Although you should be using MD5 or SHA256 for password security, Type 7 passwords are still in use and so I thought this would be a fun learning exercise.
The ‘service password-encryption‘ or Type 7 password is based on a known proprietary weak encryption algorithm using XOR and can be recognized in the configuration file as,
password 7 030752180500
Note: Type 5 uses MD5 and looks similar to this,
enable secret 5 $1$OB1J$tNsFgEZ4kD1qituaAeYfa0
There are plenty of scripts or websites that can crack Type 7 passwords in less than a second, including one on Cisco’s website. This example will show how this can be done with just pen and paper.
First, an overview of the XOR operation and encryption is needed. The XOR operator returns a 1 when the value of either the first bit or the second bit is a 1 and returns a 0 when neither or both of the bits is 1. Notice the chart below,
| First Bit | Second Bit | Result |
| 0 | 0 | 0 |
| 0 | 1 | 1 |
| 1 | 0 | 1 |
| 1 | 1 | 0 |
Converting plaintext to ciphertext using XOR : Starting with the plaintext, “Go“, convert the ASCII representation into binary format. G = 01000111 and o = 01101111.
To convert this into ciphertext we will XOR with a key. For example, key = A = 01000001.

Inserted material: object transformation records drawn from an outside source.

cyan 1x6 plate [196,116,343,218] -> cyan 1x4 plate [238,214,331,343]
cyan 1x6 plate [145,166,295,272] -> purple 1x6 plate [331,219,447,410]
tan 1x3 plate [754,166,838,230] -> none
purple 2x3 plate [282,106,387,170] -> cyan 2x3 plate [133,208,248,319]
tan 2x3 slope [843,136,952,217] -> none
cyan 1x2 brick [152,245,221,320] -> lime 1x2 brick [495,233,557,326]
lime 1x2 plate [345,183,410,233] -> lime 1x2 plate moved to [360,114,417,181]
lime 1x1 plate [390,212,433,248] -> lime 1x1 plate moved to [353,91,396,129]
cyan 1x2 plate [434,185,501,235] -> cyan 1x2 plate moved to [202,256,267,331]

| Plain Text : G | Key : A | Cipher Text |
| 0 | 0 | 0 |
| 1 | 1 | 0 |
| 0 | 0 | 0 |
| 0 | 0 | 0 |
| 0 | 0 | 0 |
| 1 | 0 | 1 |
| 1 | 0 | 1 |
| 1 | 1 | 0 |
| Plain Text : o | Key : A | Cipher Text |
| 0 | 0 | 0 |
| 1 | 1 | 0 |
| 1 | 0 | 1 |
| 0 | 0 | 0 |
| 1 | 0 | 1 |
| 1 | 0 | 1 |
| 1 | 0 | 1 |
| 1 | 1 | 0 |
The Ciphertext is now represented by, 00000110 00101110, or in hex 06 2E. Decrypting the Ciphertext is just reversing the process using the same key. Work the problem yourself to prove you can get the original Plaintext.
In our example, we will try to decrypt the following cisco password,
password 7 030752180500
The first two bytes, 03 , are a randomly generated index into the known cisco key. The remaining bytes in ascii-hex represent the encrypted password. Spacing out the string, 07 52 18 05 00 , you can see the password is 5 characters long. Remember, each character consists of 8 bits. You must XOR each of these with the key in order to get the plaintext.

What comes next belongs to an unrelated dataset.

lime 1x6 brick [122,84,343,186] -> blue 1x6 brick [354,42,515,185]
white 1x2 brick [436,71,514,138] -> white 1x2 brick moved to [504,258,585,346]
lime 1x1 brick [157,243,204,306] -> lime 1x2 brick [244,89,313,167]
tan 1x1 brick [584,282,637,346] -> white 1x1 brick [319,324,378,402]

The key is derived from the following “Magic block” shown in hexadecimal,
0x64, 0x73, 0x66, 0x64, 0x3b, 0x6b, 0x66, 0x6f, 0x41, 0x2c, 0x2e, 0x69, 0x79, 0x65, 0x77, 0x72, 0x6b, 0x6c, 0x64, 0x4a, 0x4b, 0x44
Each one is numbered starting with zero, so the index 03 would be the forth number in the list or 0x64. The index will be incremented by 1 each time you XOR the key against the ciphertext.
After converting the hex numbers into binary, the first computation would be,
| Cipher Text : 0x07 | Key : 0x64 | Plain Text |
| 0 | 0 | 0 |
| 0 | 1 | 1 |
| 0 | 1 | 1 |
| 0 | 0 | 0 |
| 0 | 0 | 0 |
| 1 | 1 | 0 |
| 1 | 0 | 1 |
| 1 | 0 | 1 |
The result of the Plaintext 01100011 in ascii would be the letter ‘c‘. Incrementing the index to the next key 0x3b and XOR’ing with the next Ciphertext 52 yields,
| Cipher Text : 0x52 | Key : 0x3b | Plain Text |
| 0 | 0 | 0 |
| 1 | 0 | 1 |
| 0 | 1 | 1 |
| 1 | 1 | 0 |
| 0 | 1 | 1 |
| 0 | 0 | 0 |
| 1 | 1 | 0 |
| 0 | 1 | 1 |
The result of the Plaintext 01101001 in ascii would be the letter ‘i‘. Continuing the process and incrementing the index and XOR’ing the remaining Ciphertext reveals,
CipherText : 0x18 = 00011000 0x05 = 00000101 0x00 = 00000000 Key : 0x6b = 01101011 0x66 = 01100110 0x6f = 01101111 PlainText 01110011 01100011 01101111 Ascii 's' 'c' 'o'
The final results show the password string 030752180500 equals the word ‘cisco‘.